By identifying different facial cues, scientists are able to map them to their corresponding Action Unit code. Consequently, they have proposed the following classification of the six basic emotions, according to their Action Units (“+” here mean “and”):
Challenges in facial detection
As with every computational practice, in affect detection by facial processing, some obstacles need to be surpassed, in order to fully unlock the hidden potential of the overall algorithm or method employed. The accuracy of modelling and tracking has been an issue, especially in the incipient stages of affective computing. As hardware evolves, as new discoveries are made and new practices introduced, this lack of accuracy fades, leaving behind noise issues. However, methods for noise removal exist including Neighbourhood Averaging, linear Gaussian smoothing, Median Filtering, or newer methods such as the Bacterial Foraging Optimization Algorithm.

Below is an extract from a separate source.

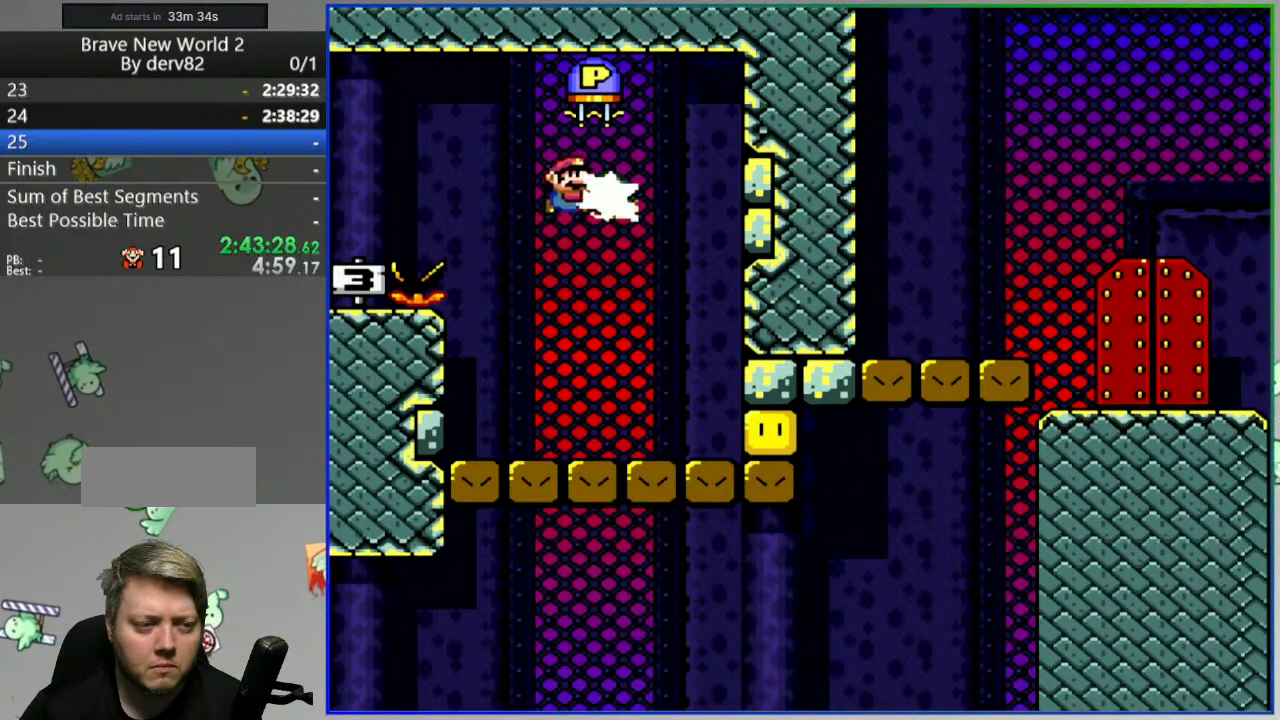
{"dt_ms": 500, "buttons": ["B", "DPAD_RIGHT"], "events": [[117, "DPAD_LEFT", "down"], [350, "DPAD_LEFT", "up"], [417, "DPAD_RIGHT", "down"]]}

It is generally known that the degree of accuracy in facial recognition (not affective state recognition) has not been brought to a level high enough to permit its widespread efficient use across the world (there have been many attempts, especially by law enforcement, which failed at successfully identifying criminals). Without improving the accuracy of hardware and software used to scan faces, progress is very much slowed down.
Other challenges include
- The fact that posed expressions, as used by most subjects of the various studies, are not natural, and therefore not 100% accurate.
- The lack of rotational movement freedom. Affect detection works very well with frontal use, but upon rotating the head more than 20 degrees, “there’ve been problems”.

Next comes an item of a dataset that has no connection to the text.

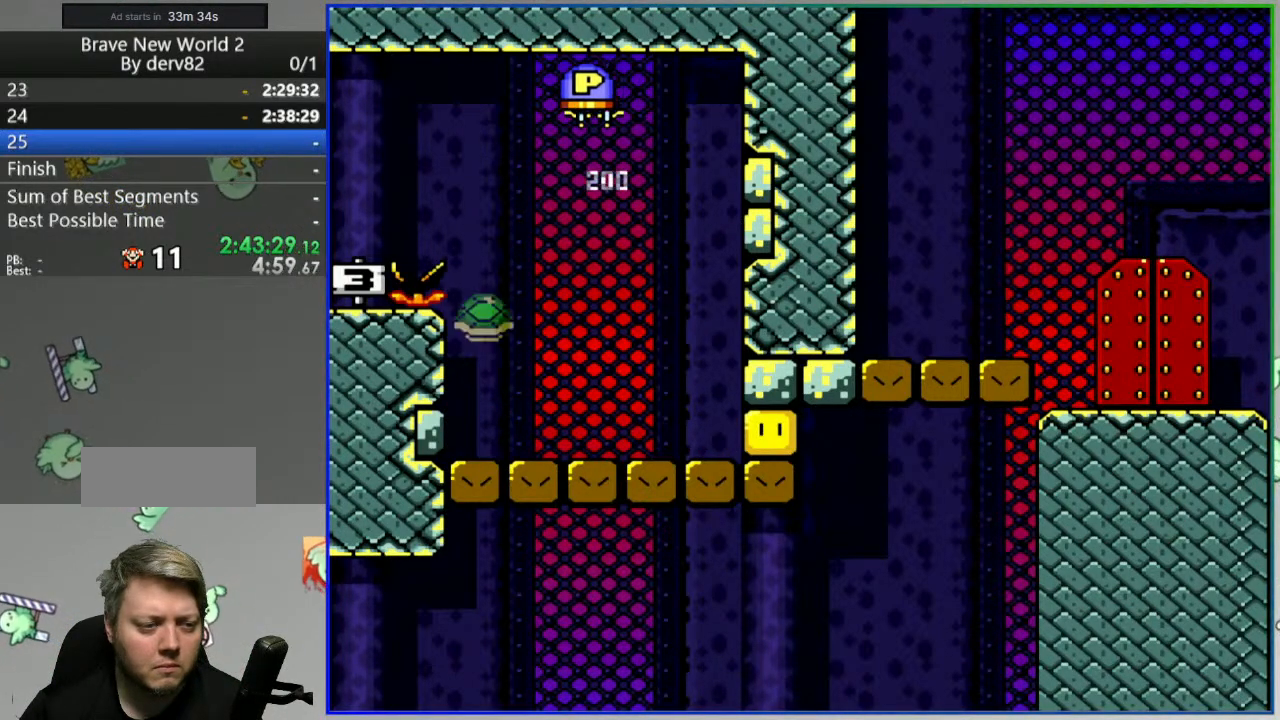
{"dt_ms": 500, "buttons": ["B"], "events": [[50, "DPAD_RIGHT", "up"], [200, "DPAD_LEFT", "down"], [433, "DPAD_LEFT", "up"]]}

Gestures could be efficiently used as a means of detecting a particular emotional state of the user, especially when used in conjunction with speech and face recognition. Depending on the specific action, gestures could be simple reflexive responses, like lifting your shoulders when you don’t know the answer to a question, or they could be complex and meaningful as when communicating with sign language. Without making use of any object or surrounding environment, we can wave our hands, clap or beckon. On the other hand, when using objects, we can point at them, move, touch or handle these. A computer should be able to recognize these, analyze the context and respond in a meaningful way, in order to be efficiently used for Human-Computer Interaction.
There are many proposed methods to detect the body gesture. Some literature differentiates 2 different approaches in gesture recognition: a 3D model based and an appearance-based. The foremost method makes use of 3D information of key elements of the body parts in order to obtain several important parameters, like palm position or joint angles. On the other hand, Appearance-based systems use images or videos to for direct interpretation. Hand gestures have been a common focus of body gesture detection, apparentness[vague]methods and 3-D modeling methods are traditionally used.

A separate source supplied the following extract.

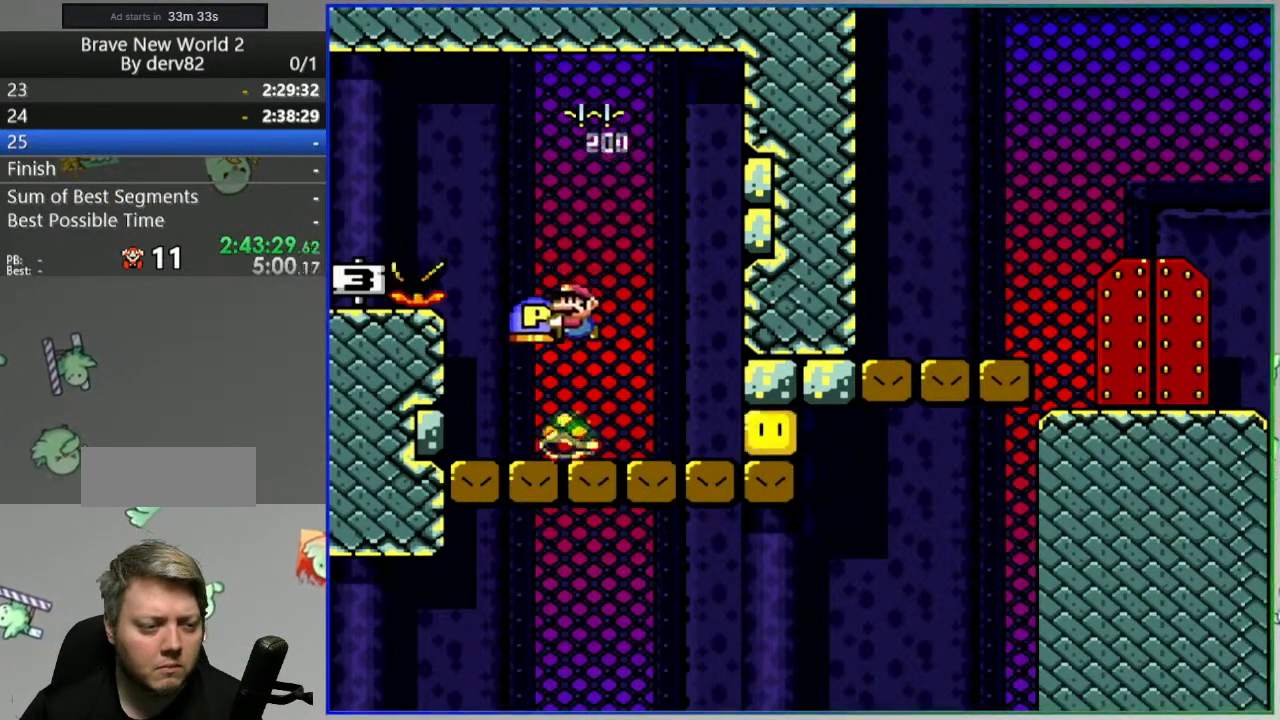
{"dt_ms": 500, "buttons": ["B"], "events": [[133, "DPAD_RIGHT", "down"], [400, "DPAD_RIGHT", "up"]]}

This could be used to detect a user’s emotional state by monitoring and analysing their physiological signs. These signs range from their pulse and heart rate, to the minute contractions of the facial muscles. This area of research is still in relative infancy as there seems to be more of a drive towards affect recognition through facial inputs. Nevertheless, this area is gaining momentum and we are now seeing real products which implement the techniques. The three main physiological signs that can be analysed are: Blood Volume Pulse, Galvanic Skin Response, Facial Electromyography
Blood Volume Pulse
A subject’s Blood Volume Pulse (BVP) can be measured by a process called photoplethysmography, which produces a graph indicating blood flow through the extremities. The peaks of the waves indicate a cardiac cycle where the heart has pumped blood to the extremities. If the subject experiences fear or is startled, their heart usually ‘jumps’ and beats quickly for some time, causing the amplitude of the cardiac cycle to increase. This can clearly be seen on a photoplethysmograph when the distance between the trough and the peak of the wave has decreased. As the subject calms down, and as the body’s inner core expands, allowing more blood to flow back to the extremities, the cycle will return to normal.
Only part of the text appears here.